Only what runs from the line with "Specialist Vilvoorde" to the final line of the records below should be given again, word for word.

── Source material ──

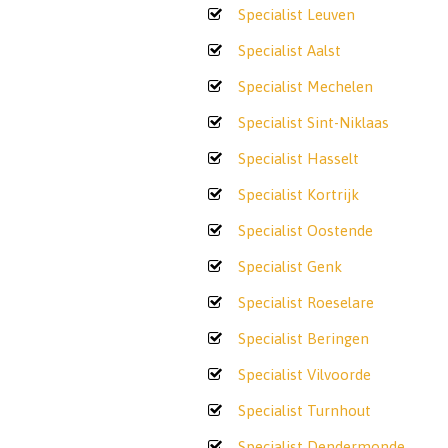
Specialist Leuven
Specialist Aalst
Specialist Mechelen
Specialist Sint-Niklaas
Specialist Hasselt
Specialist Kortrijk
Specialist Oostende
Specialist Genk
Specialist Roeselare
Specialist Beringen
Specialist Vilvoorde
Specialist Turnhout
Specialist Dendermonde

───

## Completed task
Specialist Vilvoorde
Specialist Turnhout
Specialist Dendermonde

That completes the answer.